5. A mera exigência registro dos guardadores ou lavadores de veículos em Delegacias Regionais do Trabalho pela Lei 6.242/1975 não satisfaz a elementar do tipo, referente à necessidade da existência de condições que subordinam o exercício da profissão.
6. Habeas corpus não conhecido. Ordem concedida de ofício para, nos termos do artigo 654, § 2º, do Código de Processo Penal, determinar o trancamento do processo penal de autos nº. 13.006.269-8.
(HC 309.958/MG, Rel. Ministro Ribeiro Dantas, Quinta Turma, julgado em 22/09/2016, DJe 28/09/2016)

Em 2013, a Quinta Turma do STJ já havia decidido no mesmo sentido, mas utilizando fundamentos parcialmente distintos. Naquela oportunidade, ressaltou-se a diferença entre os requisitos para atuar como “flanelinha” e os requisitos técnicos exigidos por outras profissões, como advogados, médicos, odontologistas, engenheiros e corretores de imóveis. Da mesma forma, salientou-se não ser possível afirmar que os “flanelinhas” desempenham atividade econômica, pois os serviços não são necessariamente remunerados, constituindo mera liberalidade dos proprietários dos veículos (HC 273.692/MG, Rel. Ministro Jorge Mussi, Quinta Turma, julgado em 24/09/2013, DJe 02/10/2013).

Destarte, o STJ considera que a conduta dos “flanelinhas” é formalmente atípica em virtude dos seguintes fundamentos:

  • não há previsão de condições específicas na Lei nº 6.242/75;
  • não são exigidos requisitos técnicos, ao contrário de outras profissões;
  • não há atividade econômica, considerando que os serviços não são necessariamente remunerados.

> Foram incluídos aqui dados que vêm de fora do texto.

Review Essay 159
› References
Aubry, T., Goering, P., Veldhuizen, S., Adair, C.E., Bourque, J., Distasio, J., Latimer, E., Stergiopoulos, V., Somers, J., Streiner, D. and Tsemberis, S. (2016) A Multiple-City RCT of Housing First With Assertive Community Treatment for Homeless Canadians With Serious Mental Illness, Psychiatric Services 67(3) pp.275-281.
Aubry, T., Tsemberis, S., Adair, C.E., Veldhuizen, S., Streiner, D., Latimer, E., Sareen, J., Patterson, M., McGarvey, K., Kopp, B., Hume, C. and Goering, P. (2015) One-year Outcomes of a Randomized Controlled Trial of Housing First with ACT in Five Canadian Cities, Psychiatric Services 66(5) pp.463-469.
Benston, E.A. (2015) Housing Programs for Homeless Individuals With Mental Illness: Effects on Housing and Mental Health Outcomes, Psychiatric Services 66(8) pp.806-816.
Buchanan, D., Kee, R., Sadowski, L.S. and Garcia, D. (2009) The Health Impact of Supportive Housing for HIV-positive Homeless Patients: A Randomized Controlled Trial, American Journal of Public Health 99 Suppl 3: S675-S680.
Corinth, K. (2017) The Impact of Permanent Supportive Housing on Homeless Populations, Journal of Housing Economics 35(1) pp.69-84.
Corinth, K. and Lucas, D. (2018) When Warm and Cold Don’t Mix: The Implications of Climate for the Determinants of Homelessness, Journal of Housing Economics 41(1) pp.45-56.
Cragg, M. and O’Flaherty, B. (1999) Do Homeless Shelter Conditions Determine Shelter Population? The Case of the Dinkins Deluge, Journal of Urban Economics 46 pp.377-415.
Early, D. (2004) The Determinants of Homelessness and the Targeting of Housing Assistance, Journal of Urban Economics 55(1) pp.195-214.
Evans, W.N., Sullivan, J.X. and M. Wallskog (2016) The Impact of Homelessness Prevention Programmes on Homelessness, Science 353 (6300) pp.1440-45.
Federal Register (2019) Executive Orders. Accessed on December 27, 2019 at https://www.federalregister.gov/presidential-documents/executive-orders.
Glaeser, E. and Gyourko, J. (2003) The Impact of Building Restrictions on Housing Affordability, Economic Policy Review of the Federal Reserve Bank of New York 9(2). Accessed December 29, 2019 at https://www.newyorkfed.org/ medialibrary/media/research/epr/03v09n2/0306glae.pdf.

Considero que a conduta do “flanelinha” não é atípica somente do ponto de vista formal, mas também pela perspectiva material, haja vista que a sua atividade não expõe nenhum bem jurídico a risco, inexistindo lesividade na conduta daquele que desempenha uma atividade para a qual não são necessários conhecimentos técnicos.